[BEGIN Selected text]

Zimbabwe, one country closer, at one point during its slide down to the present, had to obey international debt-relief conditions and trim its civil service in the early 1990s.

How did households cope?

I heard the answer in the Kalahari Desert, in the back of a bakkie that picked up paying passengers, travelling west across Botswana, between Zimbabwe and Namibia.

“I thank God for my wife,” a Zimbabwean passenger said of his companion. “She knows how to travel to places and to sell things for forex, then buy things that are short in Zimbabwe and bring them back home to sell.”

The merchandise she was taking to sell on the streets of Windhoek consisted of cotton doilies, which she could carry on crocheting while on the road.

Over time, the doily trade picked up, so much so that the female traders caused congestion at Beit Bridge border post on their way to pavements, flea markets and residential areas where they went door-to-door all over South Africa, from Pietermaritzburg to Queenstown; Nelspruit to George.

Then someone came up with a brainwave: run a train that starts on the northern bank of the Limpopo and send immigration officials on board to stamp passports while it’s rolling. And while they’re about it, end the journey at Johannesburg’s Park Station.

It officially became known as The Doily.

I combined family business in Bulawayo, joining my recently widowed grandfather-in-law for a weekend game of bowls, with the experience of the doily supply chain.

It began at a wholesaler in Zimbabwe’s second city where “doily mamas” queued to buy bales of locally grown and processed cotton. Then it was a three-hour minibus ride (now, six hours, I am told) to the border.

Once on board The Doily, we all placed ourselves on benches offered in Third Class. As the iron horse started to roll, so the passport stampers went down the rows. First the Zimbabweans who were finished by the time the train reached Musina. Then the South Africans.

Outside the sun set over the vast tracts of mopane woodland.

[END Selected text]
[BEGIN Provided records]

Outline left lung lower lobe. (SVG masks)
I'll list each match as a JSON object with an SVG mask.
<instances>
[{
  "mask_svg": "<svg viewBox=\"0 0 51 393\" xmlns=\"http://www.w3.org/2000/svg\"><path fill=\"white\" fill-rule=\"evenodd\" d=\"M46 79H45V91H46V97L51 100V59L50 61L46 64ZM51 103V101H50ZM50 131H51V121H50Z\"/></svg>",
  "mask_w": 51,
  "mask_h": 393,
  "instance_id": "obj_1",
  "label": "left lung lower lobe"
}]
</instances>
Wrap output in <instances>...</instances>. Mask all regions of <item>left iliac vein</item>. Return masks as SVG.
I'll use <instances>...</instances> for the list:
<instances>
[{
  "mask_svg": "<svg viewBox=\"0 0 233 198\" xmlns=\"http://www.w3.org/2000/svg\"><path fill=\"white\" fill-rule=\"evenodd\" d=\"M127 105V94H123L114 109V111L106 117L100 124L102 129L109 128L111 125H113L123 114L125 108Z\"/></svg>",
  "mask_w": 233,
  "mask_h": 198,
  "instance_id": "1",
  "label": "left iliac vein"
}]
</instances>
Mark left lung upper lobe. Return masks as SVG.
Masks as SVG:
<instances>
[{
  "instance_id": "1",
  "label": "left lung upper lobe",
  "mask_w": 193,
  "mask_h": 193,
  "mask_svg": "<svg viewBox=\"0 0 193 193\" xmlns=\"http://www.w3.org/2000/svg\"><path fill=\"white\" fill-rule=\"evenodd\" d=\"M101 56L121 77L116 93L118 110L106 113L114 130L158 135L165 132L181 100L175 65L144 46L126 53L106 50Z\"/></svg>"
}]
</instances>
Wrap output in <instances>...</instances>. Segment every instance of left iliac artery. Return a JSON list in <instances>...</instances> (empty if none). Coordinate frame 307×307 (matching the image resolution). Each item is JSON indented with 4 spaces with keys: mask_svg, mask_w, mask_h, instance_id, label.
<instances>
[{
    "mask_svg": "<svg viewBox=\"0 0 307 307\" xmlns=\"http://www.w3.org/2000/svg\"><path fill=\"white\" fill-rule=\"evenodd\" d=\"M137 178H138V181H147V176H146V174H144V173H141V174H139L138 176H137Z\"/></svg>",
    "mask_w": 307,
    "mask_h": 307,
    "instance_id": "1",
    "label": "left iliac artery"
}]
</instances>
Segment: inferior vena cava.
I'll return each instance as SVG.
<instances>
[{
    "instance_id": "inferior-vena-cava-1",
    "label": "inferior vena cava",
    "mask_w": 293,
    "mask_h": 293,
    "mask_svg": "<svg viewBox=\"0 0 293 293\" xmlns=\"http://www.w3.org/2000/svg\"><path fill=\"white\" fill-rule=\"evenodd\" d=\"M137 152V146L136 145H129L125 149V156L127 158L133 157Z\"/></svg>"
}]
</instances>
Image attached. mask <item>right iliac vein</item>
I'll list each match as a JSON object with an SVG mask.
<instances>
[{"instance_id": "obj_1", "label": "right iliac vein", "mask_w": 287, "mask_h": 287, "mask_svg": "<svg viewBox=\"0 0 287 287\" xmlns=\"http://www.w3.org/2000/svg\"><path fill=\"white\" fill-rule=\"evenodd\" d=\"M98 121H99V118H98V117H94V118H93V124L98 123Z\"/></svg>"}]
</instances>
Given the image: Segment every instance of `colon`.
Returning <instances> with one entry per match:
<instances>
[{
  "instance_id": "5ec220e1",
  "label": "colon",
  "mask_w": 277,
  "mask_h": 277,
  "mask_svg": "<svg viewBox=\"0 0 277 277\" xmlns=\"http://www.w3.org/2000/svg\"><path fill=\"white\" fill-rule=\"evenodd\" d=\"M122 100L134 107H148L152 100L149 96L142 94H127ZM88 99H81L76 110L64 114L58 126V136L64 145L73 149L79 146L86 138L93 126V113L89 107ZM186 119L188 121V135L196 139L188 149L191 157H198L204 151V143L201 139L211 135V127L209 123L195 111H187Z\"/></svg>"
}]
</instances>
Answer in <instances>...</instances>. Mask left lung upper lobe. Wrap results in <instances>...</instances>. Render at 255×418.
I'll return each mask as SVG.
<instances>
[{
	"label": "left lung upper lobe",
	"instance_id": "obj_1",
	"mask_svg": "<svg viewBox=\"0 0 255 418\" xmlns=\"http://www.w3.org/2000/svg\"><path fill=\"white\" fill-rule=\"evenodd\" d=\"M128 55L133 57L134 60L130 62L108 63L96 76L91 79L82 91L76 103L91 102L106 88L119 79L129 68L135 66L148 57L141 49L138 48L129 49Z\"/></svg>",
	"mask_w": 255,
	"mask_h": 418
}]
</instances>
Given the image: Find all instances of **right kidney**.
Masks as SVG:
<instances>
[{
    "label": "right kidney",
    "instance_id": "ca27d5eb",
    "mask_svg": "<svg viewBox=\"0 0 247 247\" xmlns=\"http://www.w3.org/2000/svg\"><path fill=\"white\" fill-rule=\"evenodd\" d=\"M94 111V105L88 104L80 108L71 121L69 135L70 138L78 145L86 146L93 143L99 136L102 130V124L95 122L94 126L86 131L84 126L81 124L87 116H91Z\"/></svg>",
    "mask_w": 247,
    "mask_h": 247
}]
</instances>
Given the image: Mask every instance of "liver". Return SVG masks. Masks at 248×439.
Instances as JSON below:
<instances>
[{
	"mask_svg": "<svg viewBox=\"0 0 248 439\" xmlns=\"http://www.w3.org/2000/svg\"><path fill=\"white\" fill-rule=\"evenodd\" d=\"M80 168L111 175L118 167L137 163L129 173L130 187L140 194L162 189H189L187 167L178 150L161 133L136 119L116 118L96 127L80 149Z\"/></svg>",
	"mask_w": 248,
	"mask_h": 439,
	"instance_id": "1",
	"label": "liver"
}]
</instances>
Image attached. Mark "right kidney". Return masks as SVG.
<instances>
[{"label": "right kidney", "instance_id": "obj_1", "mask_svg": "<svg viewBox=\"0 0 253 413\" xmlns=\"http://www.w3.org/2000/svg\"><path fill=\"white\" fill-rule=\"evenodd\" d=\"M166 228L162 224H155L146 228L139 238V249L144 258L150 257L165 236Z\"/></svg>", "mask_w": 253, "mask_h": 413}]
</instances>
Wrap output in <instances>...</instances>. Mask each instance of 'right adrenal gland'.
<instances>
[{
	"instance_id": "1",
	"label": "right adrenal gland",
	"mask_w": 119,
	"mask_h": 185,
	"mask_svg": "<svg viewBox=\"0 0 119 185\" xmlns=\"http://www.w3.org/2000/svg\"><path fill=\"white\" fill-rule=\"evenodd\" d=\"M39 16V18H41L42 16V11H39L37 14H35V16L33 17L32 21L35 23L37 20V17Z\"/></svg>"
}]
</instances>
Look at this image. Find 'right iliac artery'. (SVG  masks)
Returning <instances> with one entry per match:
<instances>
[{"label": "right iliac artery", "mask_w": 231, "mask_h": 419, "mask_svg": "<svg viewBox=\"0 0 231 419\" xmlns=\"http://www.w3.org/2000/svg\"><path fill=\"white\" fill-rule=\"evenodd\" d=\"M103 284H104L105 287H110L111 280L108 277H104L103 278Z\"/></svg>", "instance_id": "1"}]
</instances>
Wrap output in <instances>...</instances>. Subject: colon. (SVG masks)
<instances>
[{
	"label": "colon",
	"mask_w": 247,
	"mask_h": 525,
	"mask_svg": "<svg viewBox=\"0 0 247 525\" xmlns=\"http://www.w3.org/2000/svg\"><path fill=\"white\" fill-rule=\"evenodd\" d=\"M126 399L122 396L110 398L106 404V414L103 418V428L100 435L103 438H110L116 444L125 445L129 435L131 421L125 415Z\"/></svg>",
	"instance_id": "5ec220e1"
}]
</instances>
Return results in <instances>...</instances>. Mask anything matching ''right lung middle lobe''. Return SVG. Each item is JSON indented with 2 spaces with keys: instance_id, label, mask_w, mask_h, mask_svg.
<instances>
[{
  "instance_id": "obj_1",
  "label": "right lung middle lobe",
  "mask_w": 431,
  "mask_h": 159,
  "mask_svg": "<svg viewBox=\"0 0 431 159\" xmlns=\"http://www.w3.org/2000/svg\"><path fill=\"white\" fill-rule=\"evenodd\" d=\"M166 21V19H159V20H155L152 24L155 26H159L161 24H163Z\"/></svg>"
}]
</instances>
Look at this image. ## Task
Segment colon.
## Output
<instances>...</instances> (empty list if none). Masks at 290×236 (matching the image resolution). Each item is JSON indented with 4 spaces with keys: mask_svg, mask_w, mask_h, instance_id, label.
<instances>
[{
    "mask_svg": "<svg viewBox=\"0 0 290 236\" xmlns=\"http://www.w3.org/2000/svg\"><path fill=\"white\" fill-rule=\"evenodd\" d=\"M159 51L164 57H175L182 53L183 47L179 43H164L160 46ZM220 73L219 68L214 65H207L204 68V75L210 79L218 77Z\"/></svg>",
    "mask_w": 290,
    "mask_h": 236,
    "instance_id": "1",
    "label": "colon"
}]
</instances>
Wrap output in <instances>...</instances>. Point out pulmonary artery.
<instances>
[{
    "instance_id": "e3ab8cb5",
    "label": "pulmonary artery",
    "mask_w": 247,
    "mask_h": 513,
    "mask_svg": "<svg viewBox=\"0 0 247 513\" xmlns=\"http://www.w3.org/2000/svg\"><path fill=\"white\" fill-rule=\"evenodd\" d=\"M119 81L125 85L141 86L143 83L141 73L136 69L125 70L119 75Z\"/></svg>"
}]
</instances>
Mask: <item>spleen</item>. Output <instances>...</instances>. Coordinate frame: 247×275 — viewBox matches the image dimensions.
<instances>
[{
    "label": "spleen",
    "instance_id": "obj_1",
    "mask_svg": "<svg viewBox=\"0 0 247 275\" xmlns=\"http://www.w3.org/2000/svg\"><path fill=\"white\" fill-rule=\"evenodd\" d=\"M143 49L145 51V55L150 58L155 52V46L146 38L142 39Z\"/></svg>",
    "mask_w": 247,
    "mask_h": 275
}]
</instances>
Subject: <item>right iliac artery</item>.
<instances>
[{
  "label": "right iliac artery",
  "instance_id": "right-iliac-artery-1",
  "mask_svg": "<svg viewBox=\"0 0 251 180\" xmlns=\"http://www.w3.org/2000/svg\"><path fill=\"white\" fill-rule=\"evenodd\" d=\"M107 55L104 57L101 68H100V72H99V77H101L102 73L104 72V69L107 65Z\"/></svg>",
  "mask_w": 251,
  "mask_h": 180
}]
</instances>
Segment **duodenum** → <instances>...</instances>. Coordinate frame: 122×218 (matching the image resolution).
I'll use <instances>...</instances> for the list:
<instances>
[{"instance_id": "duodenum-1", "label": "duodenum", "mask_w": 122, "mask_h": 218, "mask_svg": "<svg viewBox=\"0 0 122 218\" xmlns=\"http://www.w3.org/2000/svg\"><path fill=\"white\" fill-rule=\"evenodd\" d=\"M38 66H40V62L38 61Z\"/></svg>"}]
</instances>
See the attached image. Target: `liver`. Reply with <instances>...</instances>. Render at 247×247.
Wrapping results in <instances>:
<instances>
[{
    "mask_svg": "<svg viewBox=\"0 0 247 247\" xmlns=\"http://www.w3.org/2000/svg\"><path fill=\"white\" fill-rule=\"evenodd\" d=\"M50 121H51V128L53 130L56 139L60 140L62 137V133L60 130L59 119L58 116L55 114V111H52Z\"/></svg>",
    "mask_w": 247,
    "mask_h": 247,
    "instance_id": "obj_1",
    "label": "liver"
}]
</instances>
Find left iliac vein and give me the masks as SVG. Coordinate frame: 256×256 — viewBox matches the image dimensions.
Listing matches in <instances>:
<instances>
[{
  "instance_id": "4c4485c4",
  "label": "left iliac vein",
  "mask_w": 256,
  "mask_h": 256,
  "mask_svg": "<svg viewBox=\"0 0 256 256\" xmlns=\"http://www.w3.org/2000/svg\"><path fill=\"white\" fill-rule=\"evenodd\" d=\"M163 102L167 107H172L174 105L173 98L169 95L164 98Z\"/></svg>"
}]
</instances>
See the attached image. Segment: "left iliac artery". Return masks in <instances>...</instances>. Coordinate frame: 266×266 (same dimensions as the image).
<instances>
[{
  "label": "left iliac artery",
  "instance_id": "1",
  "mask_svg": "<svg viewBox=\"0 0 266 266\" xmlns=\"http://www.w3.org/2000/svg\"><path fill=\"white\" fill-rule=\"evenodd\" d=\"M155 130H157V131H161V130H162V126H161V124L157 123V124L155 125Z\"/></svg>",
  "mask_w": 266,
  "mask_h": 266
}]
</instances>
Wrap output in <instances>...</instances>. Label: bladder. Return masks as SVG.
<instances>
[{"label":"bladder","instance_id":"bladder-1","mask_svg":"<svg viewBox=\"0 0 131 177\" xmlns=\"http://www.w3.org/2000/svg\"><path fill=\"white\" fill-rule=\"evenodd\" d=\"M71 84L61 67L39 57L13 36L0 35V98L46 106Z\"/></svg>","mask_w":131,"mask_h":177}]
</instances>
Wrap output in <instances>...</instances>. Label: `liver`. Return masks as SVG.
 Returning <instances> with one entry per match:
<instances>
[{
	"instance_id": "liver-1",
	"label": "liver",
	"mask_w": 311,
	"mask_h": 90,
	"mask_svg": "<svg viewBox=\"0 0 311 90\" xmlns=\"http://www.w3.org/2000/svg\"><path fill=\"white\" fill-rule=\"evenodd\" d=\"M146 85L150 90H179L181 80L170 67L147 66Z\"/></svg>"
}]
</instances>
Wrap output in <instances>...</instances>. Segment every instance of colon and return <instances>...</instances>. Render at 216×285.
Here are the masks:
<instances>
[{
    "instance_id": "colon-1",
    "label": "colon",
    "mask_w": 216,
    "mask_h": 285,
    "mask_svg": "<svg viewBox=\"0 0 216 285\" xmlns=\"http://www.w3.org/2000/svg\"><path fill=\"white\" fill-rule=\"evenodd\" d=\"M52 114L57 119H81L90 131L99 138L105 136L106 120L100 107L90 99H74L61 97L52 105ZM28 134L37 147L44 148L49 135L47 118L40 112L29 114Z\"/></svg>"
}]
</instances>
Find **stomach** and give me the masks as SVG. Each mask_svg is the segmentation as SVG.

[END Provided records]

▶ _Problem set_:
1. Repeat the doily trade passage between "It officially became" and "doily supply chain.", inclusive, switching "grandfather-in-law" to "father-in-law".
2. According to the doily trade passage, where did the "doily mamas" queue to buy bales of cotton?
3. Extend the account of the doily trade, picking up after its final sentence.

▶ _Written answers_:
1.
It officially became known as The Doily.

I combined family business in Bulawayo, joining my recently widowed father-in-law for a weekend game of bowls, with the experience of the doily supply chain.

2. At a wholesaler in Zimbabwe's second city.

3.
Doily mama after doily mama told me of how their husbands had lost their jobs due to Esap, the Economic Structural Adjustment Programme.

Crocheting away, they spoke of how they missed home but how important it was to be cross-border traders to put meals on their tables and to keep their children in school.

“We miss not eating cooked food and sleeping uncomfortably,” they said.

They chatted a lot among themselves.

It was dark by the time The Doily slid into the station at Makhado (formerly Louis Trichardt), coming to a halt beside another train.

The modest volume of the doily mamas’ evening chatting turned to excited shrieks.

“Ee-ee-ee-ee.”

Our third-class carriage looked straight into the dining car of one belonging to the luxury tourism company, Rovos Rail.

For a few minutes people from two worlds stared at one another.

A metre away from us, figuratively separated by extreme ends of a Gini co-efficient and literally by a metre and two sets of glass panes, sat a lone man at a table on which a rose stood upright in a cut-glass vase. He looked glum. Not happy. Maybe lonely, things the doily mamas were not suffering on their hard seats.

The lights stayed on all night. Many lay down on the floor to catch some sleep.

Until Polokwane.

“There are so many tsotsis here,” the women explained, stressing that it was important for them all to be close together in a carriage rather than in small numbers.

While Esap had brought an end to many state jobs, it had also impacted on the market that supported private sector jobs. Among the doily mamas were former shop tellers, domestic workers.

From Johannesburg they fanned out to selling destinations throughout South Africa, only to once again regroup with freight in the form of anything and everything people back home had ordered: wall clocks, instant coffee, cooking oil, blankets, baby clothes…

They did not only have to survive Polokwane’s tsotsis on the home-run. More were at taxi ranks in areas like Harare’s high-density area of Chitungwiza.

“They want the things that we bring back. Also our rands,” they said.

The Doily train was a feature of Zimbabwe when things were better than they are now.

South Africa hasn’t yet had an equivalent of Esap imposed on it, but if it does, South Africans will no doubt end up having to be as enterprising as the doily mamas.

In the absence of an industrialised neighbour, their innovations would have to be different.